Eagle Cap's $528 million loss on solar cell manufacturer Solyndra, which declared bankruptcy in 2011, was a notable miss. But failure is inherent to venture investing. One analysis found the best-performing VC firms have more money-losing investments than the average funds. The key difference is the magnitude of their successes and aggregate portfolio returns.

00:00 - 00:00 Host

Solyndra was a miss, but the $30 billion Department of Energy loan program that funded it turned a profit. There are many notable wins. One business that took a $465 million loan from the same program in its early days? Tesla. You likely didn't know that, as its CEO spends more time shitposting America than crediting it.

00:00 - 00:00 Host

Early-stage, future-leaning research is riskier and requires large amounts of patient capital. Private industry struggles to justify long-term mammoth investments in deep science. The most enduring societies have one thing in common. Their governments play the long game. In the 1960s in the U.S., this meant computer and networking technology.
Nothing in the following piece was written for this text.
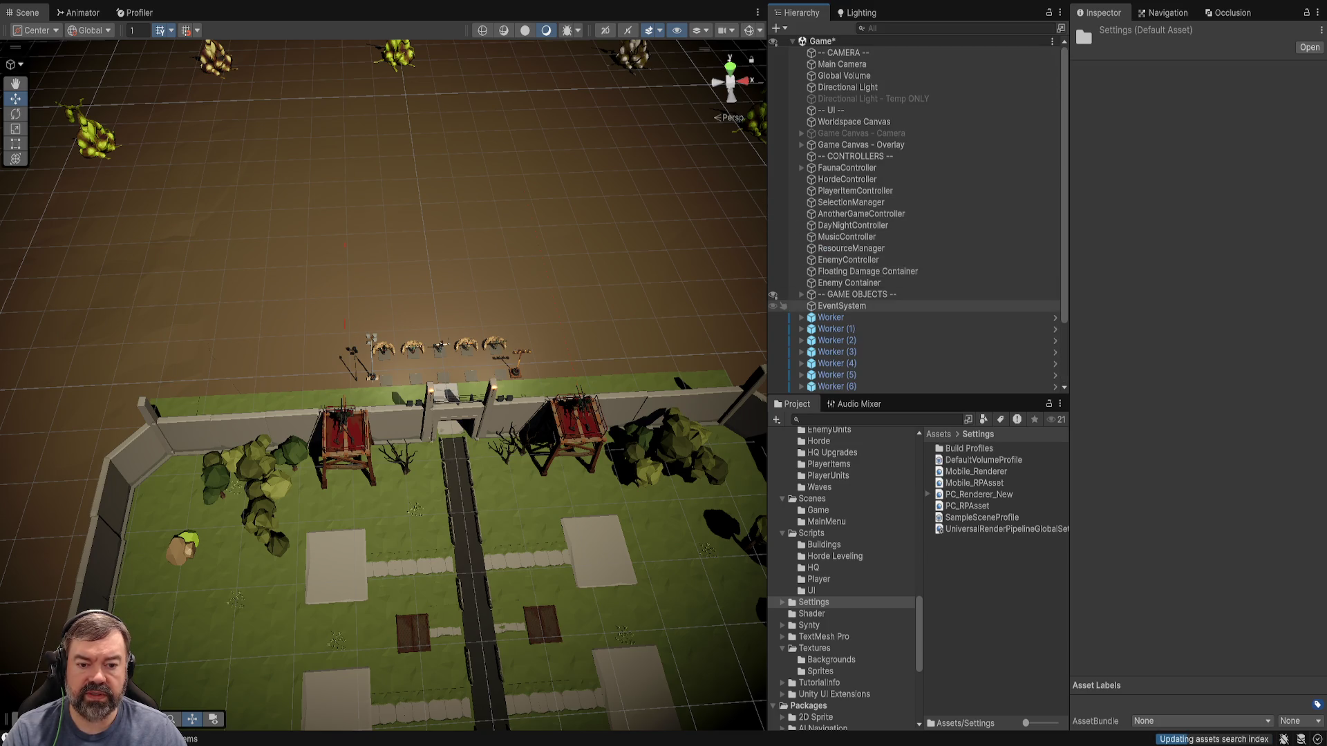
{"action": "scroll", "coordinate": [899, 214], "scroll_direction": "down", "scroll_amount": 1}
{"action": "left_click_drag", "start_coordinate": [919, 398], "coordinate": [920, 593]}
Chapter 7: What role does DARPA play in tech development?

06:32 - 06:59 Host

At its peak, federal R&D spending approached 2% of GDP. The most cutting-edge work was done by the Defense Advanced Research Projects Agency, DARPA, which developed or funded the development of almost every building block technology of our tech infrastructure, from the Internet and the mouse to graphical user interfaces and GPS.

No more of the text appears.